The VM evaluates the expression using the stack.

#### What the Stack Looks Like

For this program:

```text
push 1
push 2
add
print
```

The stack changes like this:

```text
start:  []

push 1: [1]

push 2: [1, 2]

add:    [3]

print:  []
```

The `add` instruction removes two values and pushes one result.

That pattern appears often in stack VMs.

#### Add Tests

Add these tests:

```zig
test "push and pop" {
    const program = [_]Instruction{};
    var vm = VM.init(&program);

    try vm.push(42);
    const value = try vm.pop();

    try std.testing.expectEqual(@as(i64, 42), value);
}

test "addition program leaves result on stack" {
    const program = [_]Instruction{
        .{ .op = .push, .value = 1 },
        .{ .op = .push, .value = 2 },
        .{ .op = .add },
        .{ .op = .halt },
    };

    var vm = VM.init(&program);
    try vm.run();

    const result = try vm.pop();
    try std.testing.expectEqual(@as(i64, 3), result);
}

test "division by zero fails" {
    const program = [_]Instruction{
        .{ .op = .push, .value = 1 },
        .{ .op = .push, .value = 0 },
        .{ .op = .div },
        .{ .op = .halt },
    };

    var vm = VM.init(&program);

    try std.testing.expectError(error.DivisionByZero, vm.run());
}
```

Run:

```bash
zig build test
```

#### Why This Is Called Bytecode

Our `Instruction` struct is easy to read, but it is not compact.

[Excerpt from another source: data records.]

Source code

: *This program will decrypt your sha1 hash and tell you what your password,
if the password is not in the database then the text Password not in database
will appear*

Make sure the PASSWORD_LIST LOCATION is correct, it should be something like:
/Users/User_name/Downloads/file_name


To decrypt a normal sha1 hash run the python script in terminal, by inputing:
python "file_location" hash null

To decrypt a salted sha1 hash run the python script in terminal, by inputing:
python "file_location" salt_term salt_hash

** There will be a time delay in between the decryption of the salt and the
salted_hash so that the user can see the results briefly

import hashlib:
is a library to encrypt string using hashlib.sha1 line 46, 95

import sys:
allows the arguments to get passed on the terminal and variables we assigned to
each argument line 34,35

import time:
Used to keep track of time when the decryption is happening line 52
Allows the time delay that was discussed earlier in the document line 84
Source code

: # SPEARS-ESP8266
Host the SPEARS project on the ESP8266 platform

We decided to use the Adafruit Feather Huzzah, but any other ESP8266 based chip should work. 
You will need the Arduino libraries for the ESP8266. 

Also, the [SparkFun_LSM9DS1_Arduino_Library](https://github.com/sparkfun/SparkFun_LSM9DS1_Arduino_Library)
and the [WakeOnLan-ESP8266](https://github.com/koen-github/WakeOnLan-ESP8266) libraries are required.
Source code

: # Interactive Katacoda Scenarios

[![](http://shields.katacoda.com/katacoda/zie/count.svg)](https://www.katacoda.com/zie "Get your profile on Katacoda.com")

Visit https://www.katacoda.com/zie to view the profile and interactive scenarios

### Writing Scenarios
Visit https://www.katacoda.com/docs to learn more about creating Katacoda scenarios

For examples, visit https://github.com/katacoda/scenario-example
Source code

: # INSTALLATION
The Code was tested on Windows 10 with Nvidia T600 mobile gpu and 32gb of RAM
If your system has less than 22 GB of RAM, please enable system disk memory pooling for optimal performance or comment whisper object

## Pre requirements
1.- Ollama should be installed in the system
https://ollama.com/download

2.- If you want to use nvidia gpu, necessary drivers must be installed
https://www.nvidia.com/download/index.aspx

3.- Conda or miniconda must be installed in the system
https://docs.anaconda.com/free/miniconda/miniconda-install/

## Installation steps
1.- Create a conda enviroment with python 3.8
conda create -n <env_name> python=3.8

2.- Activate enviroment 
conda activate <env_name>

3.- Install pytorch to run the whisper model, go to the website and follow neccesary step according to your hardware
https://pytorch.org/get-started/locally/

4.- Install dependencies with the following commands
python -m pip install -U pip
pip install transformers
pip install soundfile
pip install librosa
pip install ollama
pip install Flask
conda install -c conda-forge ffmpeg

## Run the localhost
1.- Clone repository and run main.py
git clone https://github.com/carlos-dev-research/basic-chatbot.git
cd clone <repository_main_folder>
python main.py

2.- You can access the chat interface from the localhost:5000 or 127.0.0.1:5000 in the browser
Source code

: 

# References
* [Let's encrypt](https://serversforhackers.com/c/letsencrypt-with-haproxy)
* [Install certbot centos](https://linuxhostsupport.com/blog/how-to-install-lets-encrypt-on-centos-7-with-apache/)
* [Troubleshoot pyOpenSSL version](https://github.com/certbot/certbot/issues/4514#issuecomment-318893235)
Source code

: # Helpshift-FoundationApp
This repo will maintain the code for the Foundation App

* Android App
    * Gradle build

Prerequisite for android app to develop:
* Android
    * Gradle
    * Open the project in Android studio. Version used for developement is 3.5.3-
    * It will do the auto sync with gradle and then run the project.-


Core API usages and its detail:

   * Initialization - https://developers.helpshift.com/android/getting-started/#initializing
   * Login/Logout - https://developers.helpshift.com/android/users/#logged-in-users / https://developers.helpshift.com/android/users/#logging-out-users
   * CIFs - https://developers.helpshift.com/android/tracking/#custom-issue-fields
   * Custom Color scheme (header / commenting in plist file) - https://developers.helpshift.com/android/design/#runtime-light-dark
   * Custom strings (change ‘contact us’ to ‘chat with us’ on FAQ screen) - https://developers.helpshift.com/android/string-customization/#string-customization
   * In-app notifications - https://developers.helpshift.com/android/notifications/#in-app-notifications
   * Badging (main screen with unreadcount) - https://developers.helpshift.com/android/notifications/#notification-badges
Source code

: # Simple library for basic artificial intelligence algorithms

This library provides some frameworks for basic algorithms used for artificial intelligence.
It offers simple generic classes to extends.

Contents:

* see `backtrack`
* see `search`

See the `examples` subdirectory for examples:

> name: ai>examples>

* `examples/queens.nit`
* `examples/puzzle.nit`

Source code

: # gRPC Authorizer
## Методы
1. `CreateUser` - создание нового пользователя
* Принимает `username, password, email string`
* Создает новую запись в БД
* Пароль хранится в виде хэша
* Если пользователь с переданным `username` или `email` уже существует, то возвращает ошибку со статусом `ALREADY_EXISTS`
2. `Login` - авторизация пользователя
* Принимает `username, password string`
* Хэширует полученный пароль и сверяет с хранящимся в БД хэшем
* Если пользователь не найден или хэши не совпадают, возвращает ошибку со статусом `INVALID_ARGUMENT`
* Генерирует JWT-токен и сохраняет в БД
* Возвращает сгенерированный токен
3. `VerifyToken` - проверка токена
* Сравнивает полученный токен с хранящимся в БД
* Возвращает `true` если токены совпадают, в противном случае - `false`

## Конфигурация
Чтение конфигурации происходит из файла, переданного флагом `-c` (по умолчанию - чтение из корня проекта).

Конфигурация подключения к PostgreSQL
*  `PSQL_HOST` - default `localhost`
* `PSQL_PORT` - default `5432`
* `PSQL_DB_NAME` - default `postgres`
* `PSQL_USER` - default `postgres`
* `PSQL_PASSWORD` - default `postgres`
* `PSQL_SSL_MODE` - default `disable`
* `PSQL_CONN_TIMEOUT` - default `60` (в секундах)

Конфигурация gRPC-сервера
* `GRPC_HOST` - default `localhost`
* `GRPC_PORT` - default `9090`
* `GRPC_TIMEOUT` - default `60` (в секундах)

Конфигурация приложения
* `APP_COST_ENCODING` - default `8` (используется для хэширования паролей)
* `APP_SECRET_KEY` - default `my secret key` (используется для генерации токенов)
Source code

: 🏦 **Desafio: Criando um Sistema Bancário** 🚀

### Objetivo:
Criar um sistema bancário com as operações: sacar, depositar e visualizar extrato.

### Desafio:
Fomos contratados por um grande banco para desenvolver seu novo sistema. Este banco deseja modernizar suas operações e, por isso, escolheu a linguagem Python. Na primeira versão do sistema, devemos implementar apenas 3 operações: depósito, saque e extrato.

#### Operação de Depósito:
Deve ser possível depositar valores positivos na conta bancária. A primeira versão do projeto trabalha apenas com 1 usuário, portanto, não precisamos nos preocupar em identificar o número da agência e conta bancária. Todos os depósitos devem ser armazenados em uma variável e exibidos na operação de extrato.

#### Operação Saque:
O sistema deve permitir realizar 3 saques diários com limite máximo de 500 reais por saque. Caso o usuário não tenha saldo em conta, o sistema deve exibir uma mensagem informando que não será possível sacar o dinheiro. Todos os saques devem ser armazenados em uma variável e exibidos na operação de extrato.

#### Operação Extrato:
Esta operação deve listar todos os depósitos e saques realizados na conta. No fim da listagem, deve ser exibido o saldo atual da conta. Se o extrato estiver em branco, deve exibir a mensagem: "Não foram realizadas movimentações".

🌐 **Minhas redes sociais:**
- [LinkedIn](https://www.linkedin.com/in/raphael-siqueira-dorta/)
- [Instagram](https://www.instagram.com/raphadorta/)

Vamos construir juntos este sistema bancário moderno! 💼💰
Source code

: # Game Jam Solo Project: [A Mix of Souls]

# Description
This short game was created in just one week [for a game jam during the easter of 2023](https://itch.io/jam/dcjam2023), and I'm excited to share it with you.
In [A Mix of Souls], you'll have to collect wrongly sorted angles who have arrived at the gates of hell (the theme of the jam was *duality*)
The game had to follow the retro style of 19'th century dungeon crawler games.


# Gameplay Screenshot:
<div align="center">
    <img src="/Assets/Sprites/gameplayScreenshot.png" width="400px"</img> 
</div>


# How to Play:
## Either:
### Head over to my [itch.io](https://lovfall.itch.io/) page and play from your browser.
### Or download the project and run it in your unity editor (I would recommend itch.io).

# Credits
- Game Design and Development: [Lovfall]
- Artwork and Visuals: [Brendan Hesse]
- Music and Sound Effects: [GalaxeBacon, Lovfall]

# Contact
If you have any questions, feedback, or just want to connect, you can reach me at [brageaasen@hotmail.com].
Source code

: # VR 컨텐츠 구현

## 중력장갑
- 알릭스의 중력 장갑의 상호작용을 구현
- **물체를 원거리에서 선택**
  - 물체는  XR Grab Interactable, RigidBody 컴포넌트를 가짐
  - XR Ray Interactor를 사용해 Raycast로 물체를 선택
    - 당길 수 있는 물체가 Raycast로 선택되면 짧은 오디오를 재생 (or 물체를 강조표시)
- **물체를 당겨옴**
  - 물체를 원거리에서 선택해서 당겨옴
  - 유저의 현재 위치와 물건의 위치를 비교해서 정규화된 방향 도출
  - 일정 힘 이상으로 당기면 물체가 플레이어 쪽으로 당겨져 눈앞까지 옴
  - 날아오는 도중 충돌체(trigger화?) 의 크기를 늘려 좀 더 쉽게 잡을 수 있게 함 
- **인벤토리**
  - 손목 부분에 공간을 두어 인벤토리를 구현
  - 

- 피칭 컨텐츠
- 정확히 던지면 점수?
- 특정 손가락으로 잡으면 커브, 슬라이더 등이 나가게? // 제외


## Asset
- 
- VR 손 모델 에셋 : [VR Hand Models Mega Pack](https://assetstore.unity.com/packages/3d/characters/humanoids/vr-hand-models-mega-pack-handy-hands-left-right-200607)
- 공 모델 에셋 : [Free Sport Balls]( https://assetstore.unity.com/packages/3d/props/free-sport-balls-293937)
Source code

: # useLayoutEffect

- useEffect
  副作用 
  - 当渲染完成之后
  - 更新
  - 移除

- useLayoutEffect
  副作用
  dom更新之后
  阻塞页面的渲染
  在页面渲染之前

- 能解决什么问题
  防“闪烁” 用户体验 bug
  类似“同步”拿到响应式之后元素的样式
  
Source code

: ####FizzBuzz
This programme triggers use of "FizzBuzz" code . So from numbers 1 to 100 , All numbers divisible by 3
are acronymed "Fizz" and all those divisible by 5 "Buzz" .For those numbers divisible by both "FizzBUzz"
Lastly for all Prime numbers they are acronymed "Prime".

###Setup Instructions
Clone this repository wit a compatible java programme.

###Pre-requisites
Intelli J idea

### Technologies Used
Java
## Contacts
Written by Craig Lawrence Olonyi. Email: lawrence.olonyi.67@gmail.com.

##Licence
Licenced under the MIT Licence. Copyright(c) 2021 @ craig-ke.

Real bytecode often stores instructions in a byte array:

```text
opcode byte
optional operand bytes
opcode byte
optional operand bytes
```

Example:

```text
01 00 00 00 2a
```

This might mean:

```text
push 42
```

The opcode is one byte. The number is stored after it.

Our version uses a Zig struct so beginners can see the idea clearly before dealing with binary encoding.

#### Why Stack VMs Are Popular

A stack VM is simple.

Instructions do not need to name registers.

For example, `add` just means:

```text
pop two values
add them
push the result
```

A register VM might say:

```text
r3 = r1 + r2
```

Register VMs can be faster in some cases, but stack VMs are easier to implement first.

Many language implementations begin with a stack VM because the architecture is small and teachable.

#### What You Learned

You built a tiny bytecode virtual machine.

You defined opcodes.

You represented instructions.

You stored VM state.

You implemented a stack.

You wrote the fetch-execute loop.

You handled runtime errors like stack underflow and division by zero.

This is the core of many interpreters. A real language VM adds variables, functions, jumps, objects, strings, closures, garbage collection, and debugging support. The center is still the same: read an instruction, execute it, move to the next one.